# Hey all from NJ the RAIN state



## Mow It All (Jul 13, 2006)

whats going on guys, havent logged on since last garbage season. Last year we totalled 8" total.....Whoopie North Jersey has gotten plowable snow and we got flooding rain....Im In Brick (ocean county) O well good luck to everyone and stay safe


----------



## iceyman (Mar 1, 2007)

yea and this weekend is turning to be nothing too. i saw you at extremem machines right


----------



## den327 (Jan 5, 2007)

Im in Forked River. Im debating selling my plow if it does not snow this winter. I bought it brand new last year and all we got was an inch, so my plow has 100 ft of plowing use in the year that I have owned it. Hope we get something, maybe to atleast cover insurance costs.We'll see.


----------



## Mow It All (Jul 13, 2006)

ya you saw me a dew times at Xtreme......lol were the ones that host all there events.

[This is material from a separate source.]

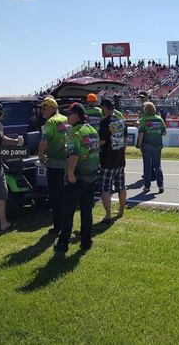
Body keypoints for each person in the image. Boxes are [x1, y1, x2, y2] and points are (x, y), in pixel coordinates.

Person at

Well be calling soon enough for the spring event. Were doing a HUGE event with radio and tv, were estimating 7-800 people. Since you wont be making money with the plow.....lol


----------



## iceyman (Mar 1, 2007)

i can sell hot cocoa too haha this weather blows


----------



## den327 (Jan 5, 2007)

Hey Mow It All,

I believe I saw you this morning on Mantoloking Rd. headed towards lakewood around 10:30AM. You had a quad in the back of your dodge 1500. Small world Huh


----------



## Mow It All (Jul 13, 2006)

MAn do I get around......lol YA that was me going quadding. Cant cut grass, cant plow, might as well have fun.


----------